▶ [INSTRUCTIONS TO FOLLOW] Please copy out the material below with every "photograph" replaced by "image" and all other wording unchanged. Leave the pictures out of your answer.

[[ SOURCE MATERIAL open ]]

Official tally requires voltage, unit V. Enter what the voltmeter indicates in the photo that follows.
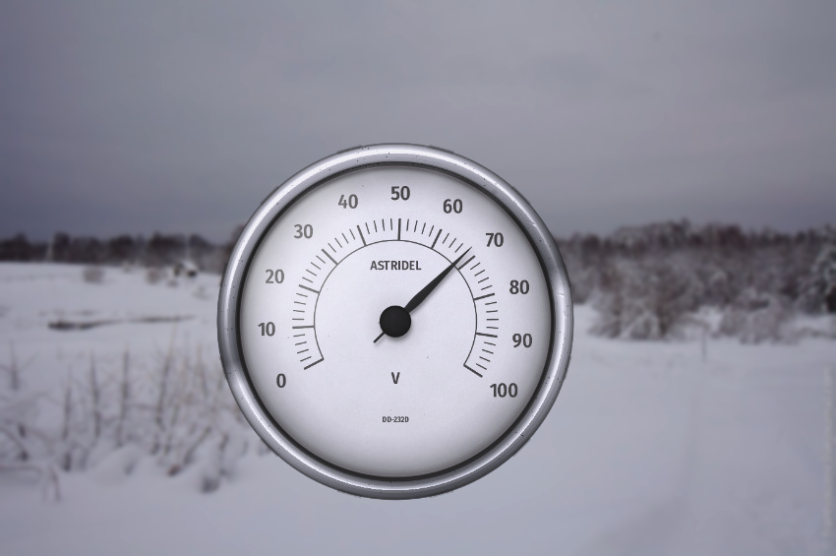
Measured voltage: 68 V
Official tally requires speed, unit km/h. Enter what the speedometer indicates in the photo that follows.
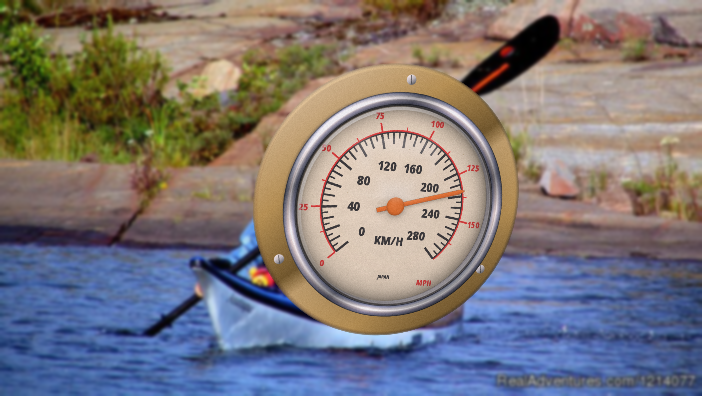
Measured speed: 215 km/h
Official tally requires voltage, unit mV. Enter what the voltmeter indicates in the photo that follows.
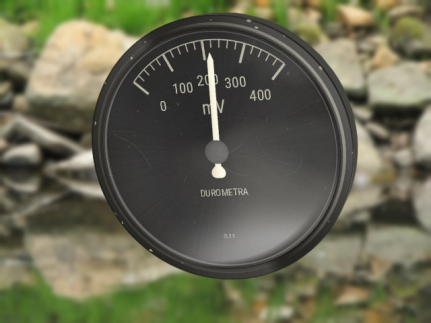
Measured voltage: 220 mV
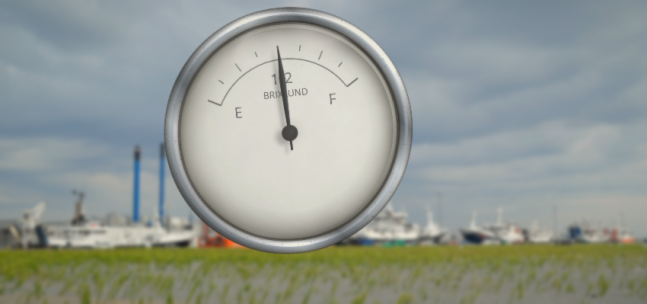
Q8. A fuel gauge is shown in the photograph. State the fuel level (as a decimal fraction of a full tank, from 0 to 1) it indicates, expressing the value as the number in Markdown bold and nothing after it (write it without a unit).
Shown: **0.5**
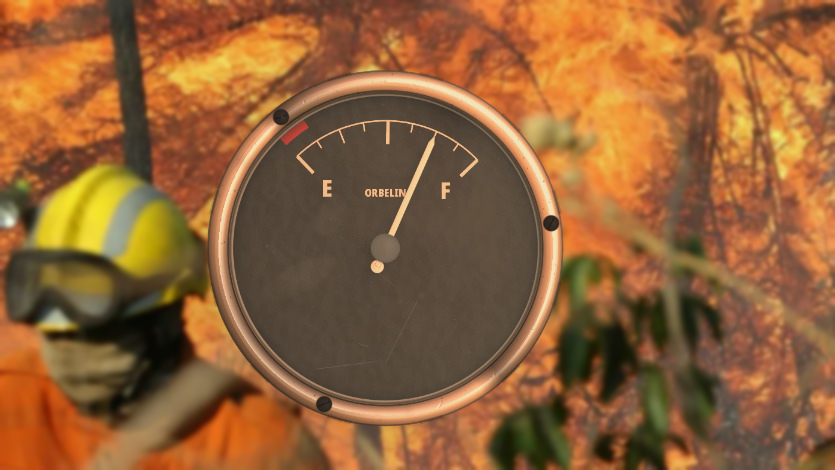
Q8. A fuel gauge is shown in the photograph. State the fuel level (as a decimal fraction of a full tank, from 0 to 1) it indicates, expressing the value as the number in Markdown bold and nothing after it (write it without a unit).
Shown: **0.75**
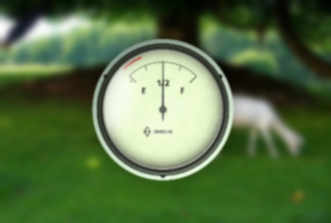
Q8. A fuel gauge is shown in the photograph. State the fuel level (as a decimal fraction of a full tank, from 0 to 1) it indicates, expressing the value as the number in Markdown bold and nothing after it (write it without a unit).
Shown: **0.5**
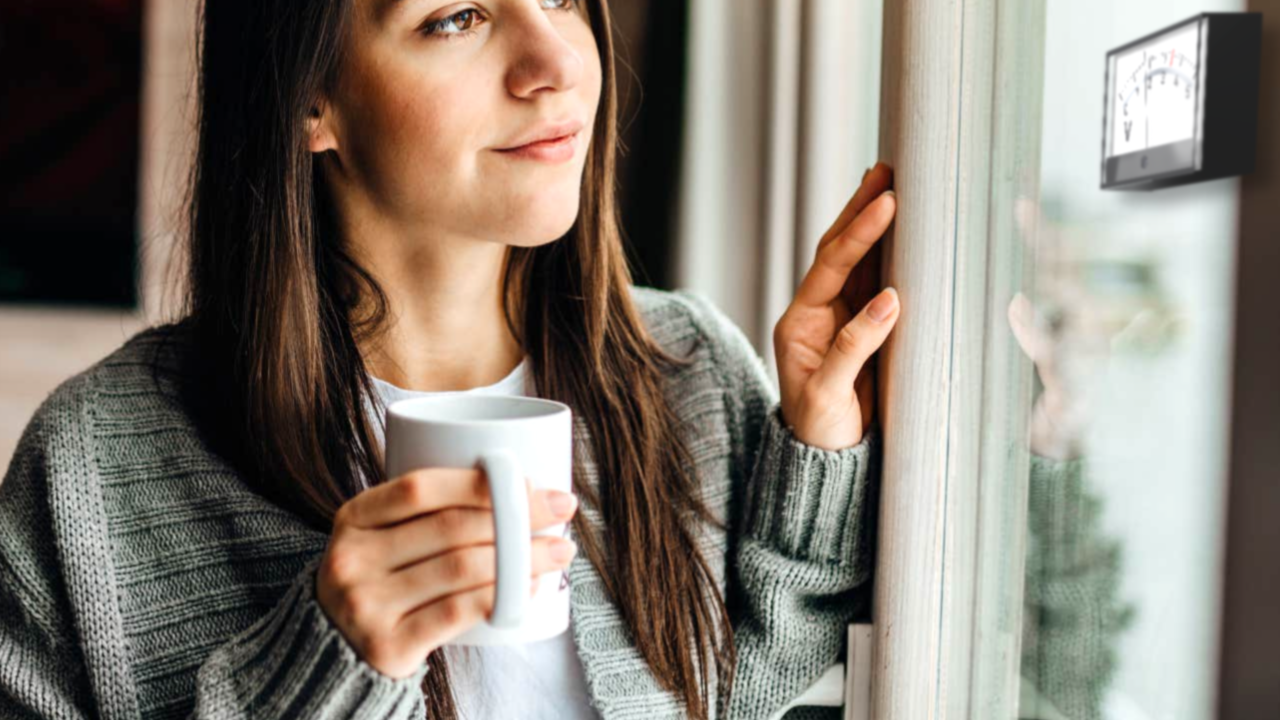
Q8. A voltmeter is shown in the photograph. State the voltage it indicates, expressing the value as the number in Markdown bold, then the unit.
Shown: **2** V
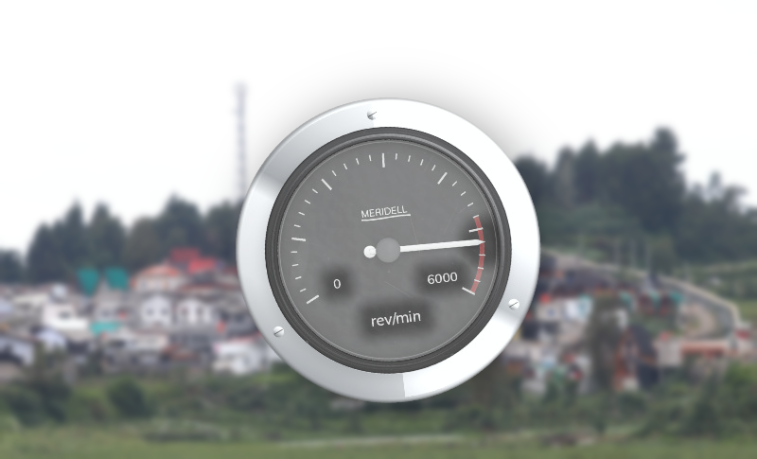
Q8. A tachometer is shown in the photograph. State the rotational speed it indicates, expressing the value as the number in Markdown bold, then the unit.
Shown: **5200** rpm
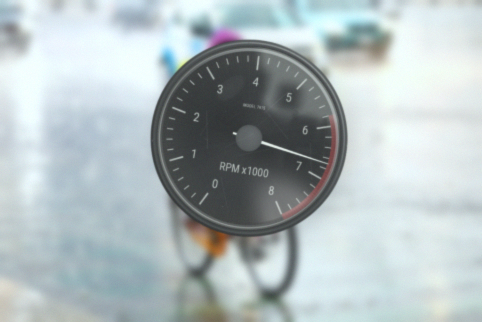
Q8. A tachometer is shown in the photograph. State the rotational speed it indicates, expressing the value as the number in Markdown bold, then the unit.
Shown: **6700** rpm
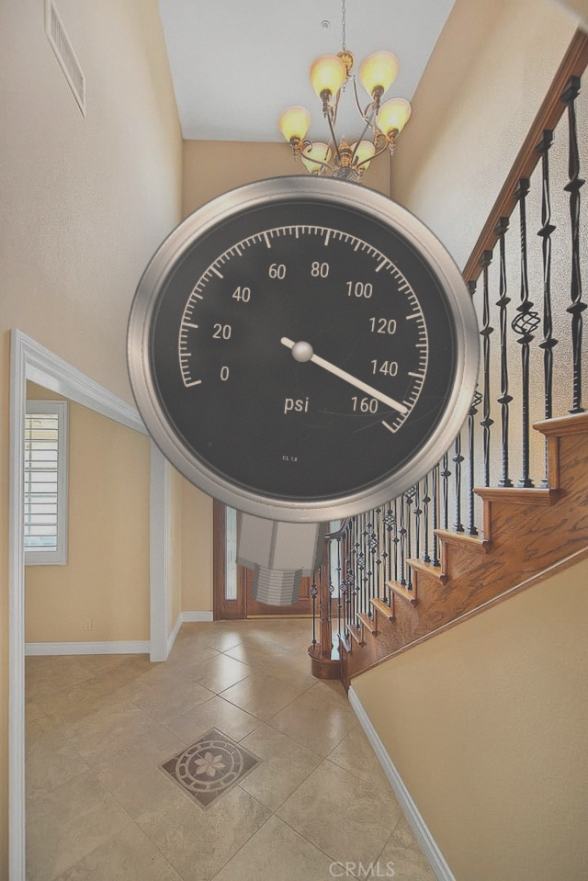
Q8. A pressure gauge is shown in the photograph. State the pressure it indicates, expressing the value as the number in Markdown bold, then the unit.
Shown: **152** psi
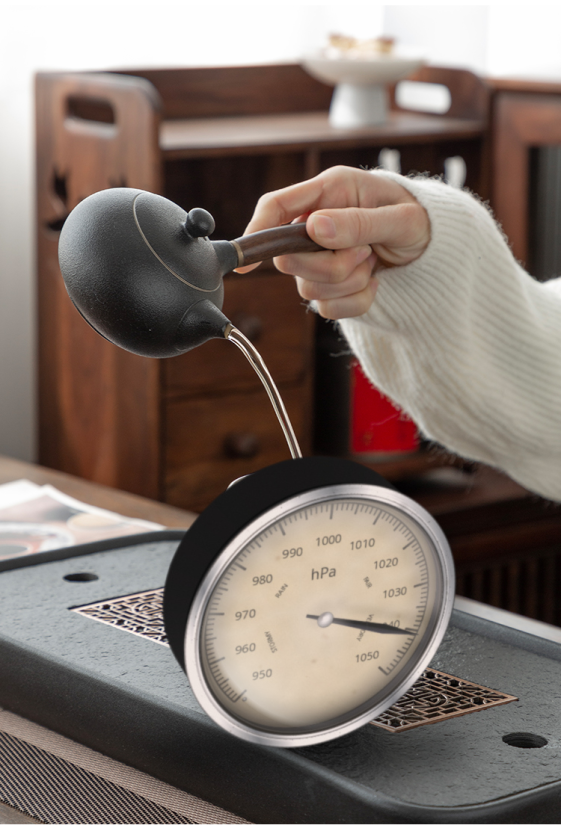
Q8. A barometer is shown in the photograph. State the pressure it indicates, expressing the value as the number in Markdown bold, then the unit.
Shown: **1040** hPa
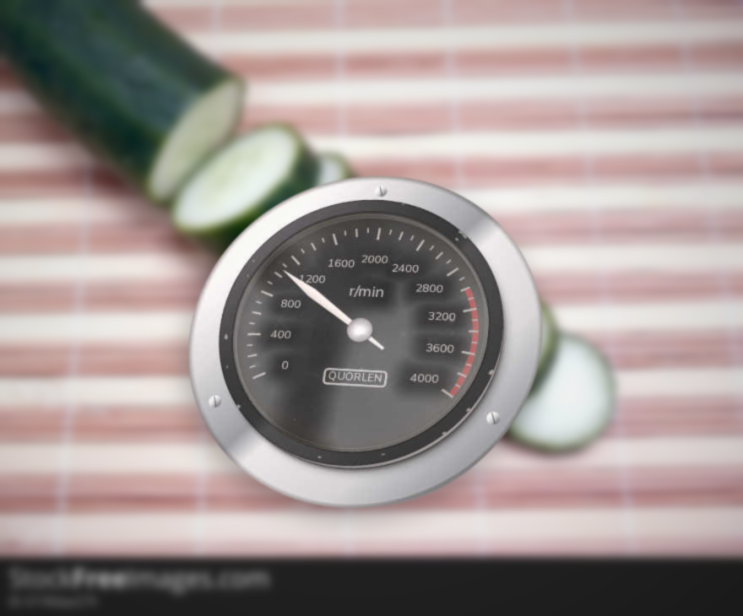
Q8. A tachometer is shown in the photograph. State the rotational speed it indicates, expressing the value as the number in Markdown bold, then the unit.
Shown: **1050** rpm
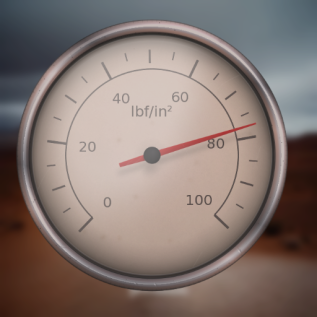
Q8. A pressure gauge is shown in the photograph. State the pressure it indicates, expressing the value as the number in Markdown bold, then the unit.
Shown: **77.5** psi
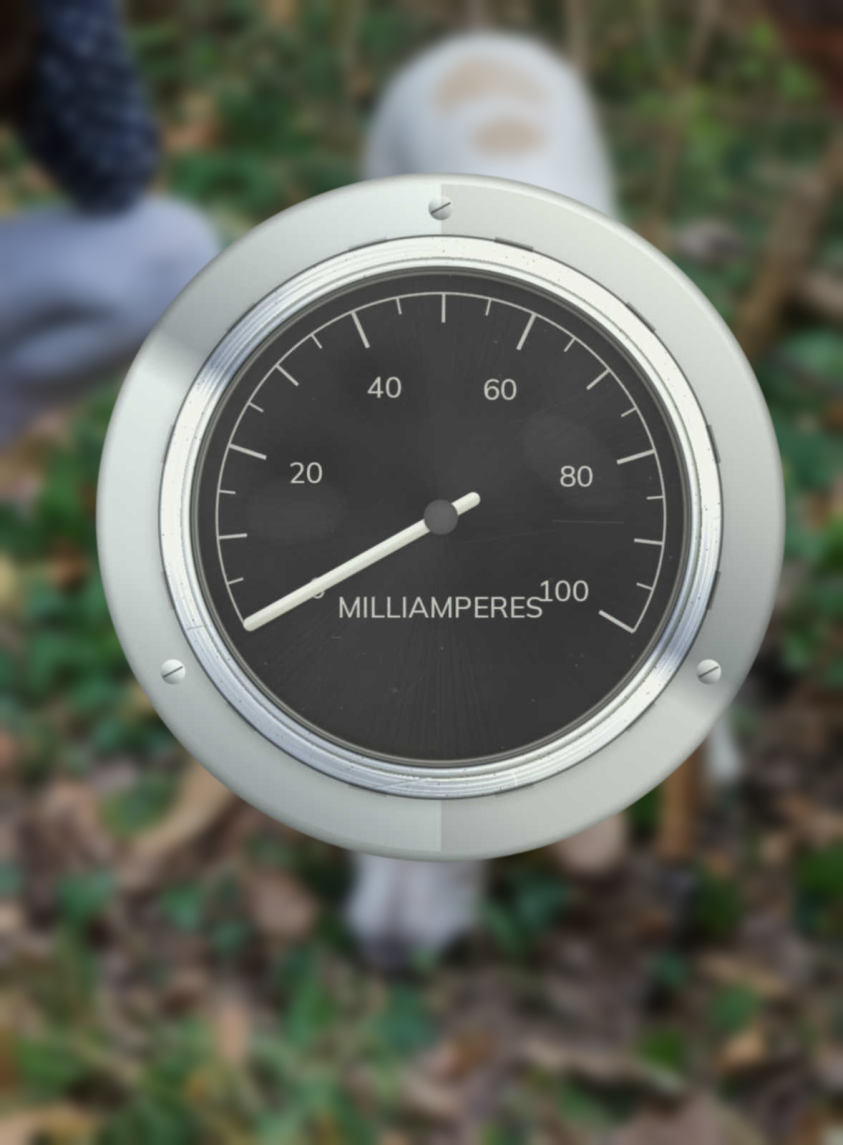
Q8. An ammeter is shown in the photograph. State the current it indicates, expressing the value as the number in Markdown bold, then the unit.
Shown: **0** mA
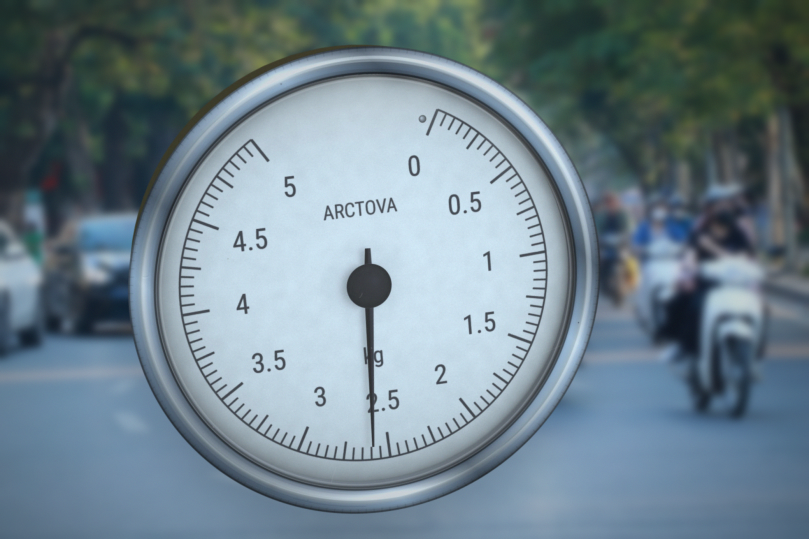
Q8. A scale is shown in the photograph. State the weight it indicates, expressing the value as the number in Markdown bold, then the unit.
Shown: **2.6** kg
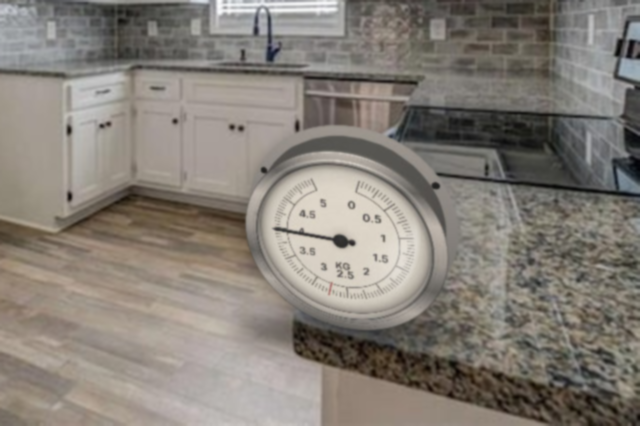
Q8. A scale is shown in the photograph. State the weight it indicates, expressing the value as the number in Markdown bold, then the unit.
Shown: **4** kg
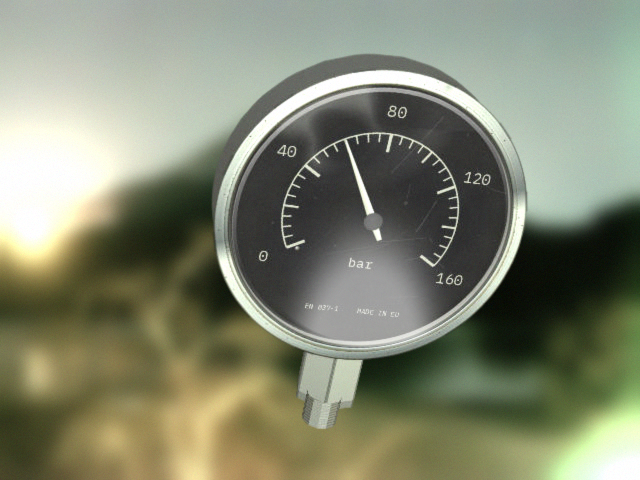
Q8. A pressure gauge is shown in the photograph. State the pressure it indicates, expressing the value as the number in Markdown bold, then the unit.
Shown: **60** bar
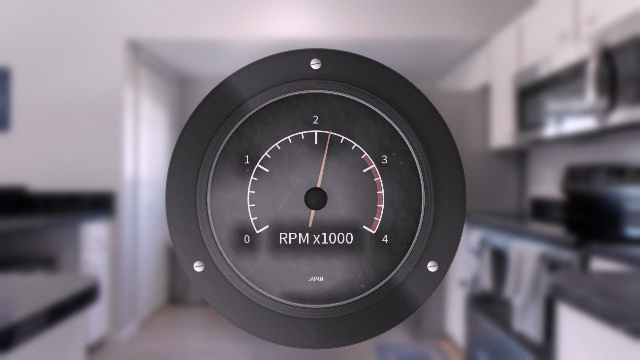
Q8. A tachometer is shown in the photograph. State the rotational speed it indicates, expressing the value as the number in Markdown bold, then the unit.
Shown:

[[ SOURCE MATERIAL closed ]]

▶ [REPLY TO THE EXERCISE]
Official tally requires voltage, unit V. Enter what the voltmeter indicates in the photo that follows.
Measured voltage: 68 V
Official tally requires speed, unit km/h. Enter what the speedometer indicates in the photo that follows.
Measured speed: 215 km/h
Official tally requires voltage, unit mV. Enter what the voltmeter indicates in the photo that follows.
Measured voltage: 220 mV
Q8. A fuel gauge is shown in the image. State the fuel level (as a decimal fraction of a full tank, from 0 to 1) it indicates, expressing the value as the number in Markdown bold and nothing after it (write it without a unit).
Shown: **0.5**
Q8. A fuel gauge is shown in the image. State the fuel level (as a decimal fraction of a full tank, from 0 to 1) it indicates, expressing the value as the number in Markdown bold and nothing after it (write it without a unit).
Shown: **0.75**
Q8. A fuel gauge is shown in the image. State the fuel level (as a decimal fraction of a full tank, from 0 to 1) it indicates, expressing the value as the number in Markdown bold and nothing after it (write it without a unit).
Shown: **0.5**
Q8. A voltmeter is shown in the image. State the voltage it indicates, expressing the value as the number in Markdown bold, then the unit.
Shown: **2** V
Q8. A tachometer is shown in the image. State the rotational speed it indicates, expressing the value as the number in Markdown bold, then the unit.
Shown: **5200** rpm
Q8. A tachometer is shown in the image. State the rotational speed it indicates, expressing the value as the number in Markdown bold, then the unit.
Shown: **6700** rpm
Q8. A pressure gauge is shown in the image. State the pressure it indicates, expressing the value as the number in Markdown bold, then the unit.
Shown: **152** psi
Q8. A barometer is shown in the image. State the pressure it indicates, expressing the value as the number in Markdown bold, then the unit.
Shown: **1040** hPa
Q8. A tachometer is shown in the image. State the rotational speed it indicates, expressing the value as the number in Markdown bold, then the unit.
Shown: **1050** rpm
Q8. A pressure gauge is shown in the image. State the pressure it indicates, expressing the value as the number in Markdown bold, then the unit.
Shown: **77.5** psi
Q8. An ammeter is shown in the image. State the current it indicates, expressing the value as the number in Markdown bold, then the unit.
Shown: **0** mA
Q8. A scale is shown in the image. State the weight it indicates, expressing the value as the number in Markdown bold, then the unit.
Shown: **2.6** kg
Q8. A scale is shown in the image. State the weight it indicates, expressing the value as the number in Markdown bold, then the unit.
Shown: **4** kg
Q8. A pressure gauge is shown in the image. State the pressure it indicates, expressing the value as the number in Markdown bold, then the unit.
Shown: **60** bar
Q8. A tachometer is shown in the image. State the rotational speed it indicates, expressing the value as the number in Markdown bold, then the unit.
Shown:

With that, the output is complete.